Untangling the mess that gui startup has become

Phillip Susi psusi at ubuntu.com
Tue Sep 11 19:33:11 UTC 2018


Resending this after subscribing since after waiting for 3 weeks, no
moderator has released it.

Things used to be fairly simple.  You ran startx, and it followed
~/.xinitrc which directed it to pick a display number and run XFree86 on
that display number, configure it to use an XAUTHORITY file, set the
environment variables to point to that display and XAUTHORITY file, then
run your window manager and shell ( which were actually separate things ).

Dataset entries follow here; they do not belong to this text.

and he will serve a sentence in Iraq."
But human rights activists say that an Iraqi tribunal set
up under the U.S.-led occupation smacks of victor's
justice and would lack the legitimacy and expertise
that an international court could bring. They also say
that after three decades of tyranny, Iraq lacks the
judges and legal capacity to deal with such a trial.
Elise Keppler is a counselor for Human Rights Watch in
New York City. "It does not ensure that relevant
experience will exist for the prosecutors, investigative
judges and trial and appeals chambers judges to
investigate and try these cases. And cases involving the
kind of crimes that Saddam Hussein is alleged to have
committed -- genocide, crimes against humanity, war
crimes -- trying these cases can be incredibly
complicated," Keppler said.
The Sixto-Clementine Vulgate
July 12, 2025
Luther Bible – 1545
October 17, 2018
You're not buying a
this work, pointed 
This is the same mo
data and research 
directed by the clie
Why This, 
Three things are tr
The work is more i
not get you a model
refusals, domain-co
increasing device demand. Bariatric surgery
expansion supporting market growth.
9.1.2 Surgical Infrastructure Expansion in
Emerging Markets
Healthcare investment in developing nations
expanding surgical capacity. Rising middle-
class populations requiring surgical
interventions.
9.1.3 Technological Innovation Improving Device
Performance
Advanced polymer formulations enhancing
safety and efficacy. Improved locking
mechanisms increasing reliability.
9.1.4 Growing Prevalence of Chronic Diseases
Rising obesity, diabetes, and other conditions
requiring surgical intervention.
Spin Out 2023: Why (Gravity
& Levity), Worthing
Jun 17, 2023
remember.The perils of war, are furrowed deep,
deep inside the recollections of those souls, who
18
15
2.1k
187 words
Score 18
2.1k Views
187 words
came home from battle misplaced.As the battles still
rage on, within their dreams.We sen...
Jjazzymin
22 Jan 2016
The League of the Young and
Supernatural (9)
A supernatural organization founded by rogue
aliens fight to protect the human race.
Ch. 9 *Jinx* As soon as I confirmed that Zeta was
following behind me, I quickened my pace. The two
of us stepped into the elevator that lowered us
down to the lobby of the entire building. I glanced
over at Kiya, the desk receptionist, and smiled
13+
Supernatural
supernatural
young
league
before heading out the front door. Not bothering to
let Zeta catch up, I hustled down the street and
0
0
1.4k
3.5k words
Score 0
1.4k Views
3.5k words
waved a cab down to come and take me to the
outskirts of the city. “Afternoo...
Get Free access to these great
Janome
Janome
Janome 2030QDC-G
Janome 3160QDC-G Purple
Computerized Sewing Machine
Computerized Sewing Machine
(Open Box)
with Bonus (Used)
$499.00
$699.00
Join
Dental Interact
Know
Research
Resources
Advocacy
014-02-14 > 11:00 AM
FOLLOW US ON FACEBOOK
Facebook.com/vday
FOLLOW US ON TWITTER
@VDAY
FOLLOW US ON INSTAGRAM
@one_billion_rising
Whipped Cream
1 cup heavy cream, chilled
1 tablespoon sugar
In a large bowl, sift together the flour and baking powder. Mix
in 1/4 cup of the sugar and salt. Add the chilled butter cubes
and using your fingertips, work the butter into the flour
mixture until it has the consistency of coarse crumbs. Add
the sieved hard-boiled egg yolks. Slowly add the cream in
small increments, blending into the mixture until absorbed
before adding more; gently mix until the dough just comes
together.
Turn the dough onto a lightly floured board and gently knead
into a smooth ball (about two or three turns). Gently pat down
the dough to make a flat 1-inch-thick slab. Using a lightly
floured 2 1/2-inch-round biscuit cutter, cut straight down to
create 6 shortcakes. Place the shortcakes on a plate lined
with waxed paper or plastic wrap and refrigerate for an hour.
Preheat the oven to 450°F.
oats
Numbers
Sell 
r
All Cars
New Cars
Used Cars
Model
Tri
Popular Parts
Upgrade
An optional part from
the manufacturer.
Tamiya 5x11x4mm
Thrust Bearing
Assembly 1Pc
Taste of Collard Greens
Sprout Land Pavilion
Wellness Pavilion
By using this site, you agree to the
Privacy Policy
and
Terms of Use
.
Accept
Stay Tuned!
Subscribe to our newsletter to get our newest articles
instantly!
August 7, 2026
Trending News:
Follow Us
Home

Fast forward 25 years and now it looks like you have a display manager (
gdm3 or lightdm ).  It looks like gdm3 looks in /etc/gdm3/custom.conf,
where you can tweak things but by default, it doesn't say much and gdm3
defaults to running gdm-x-session, which has no man page.  It looks like
it is a clone of gnome-session ( why not just use gnome-session? ) It
apparently sets up XAUTHORITY and runs Xorg and tells it which display
and XAUTHORITY file to use.  At this point under lightdm I think there
were some config files that direct it to run unity-greeter to prompt you
to login, but it looks like gnome-shell is being run on vt1 and it must
have a built in greeter function, in addition to being a shell and
window manager.  After logging in, gdm3 appears to fork
gdm-session-worker ( no man page ) on the next unused vt.  It runs
gnome-session-binary ( whose man page appears to be just gnome-session
). It is directed to set up a specific type of session chosen at the
greeter or defaulted, and how to setup these sessions is defined in
files in /usr/share/gnome-session/sessions.  These files seem to list a
bunch of DBUS names so unlike other kinds of session files used by other
display managers that just tell them what programs to launch,
gnome-session must somehow punt to DBUS to launch them.  Though oddly,
it appears that gnome-shell is forked from gdm-session-worker rather
than the dbus daemon.  That is then both your window manager and shell.

Now for some reason, the gnome-shell greeter does not appear to give you
any choice in what login session you get ( why? ), but lightdm does, so
there you can choose to log in using a wayland session, and it goes
through an entirely different set of config files that end up directing
it to just run gnome-shell, which now besides being a shell and window
manager, is also a wayland compositor, replacing Xorg.  gnome-shell
appears to automatically fork Xwayland, and forgets to setup an
XAUTHORITY for it.

A few months ago gdm did give you a choice to log in with wayland and
iirc from running it and looking at its code, it decided to run
gnome-shell and Xwayland.  I guess gnome-shell notices if Xwayland was
already running and wouldn't fork one itself if so.

Do I have that about right and can anyone fill in the missing pieces?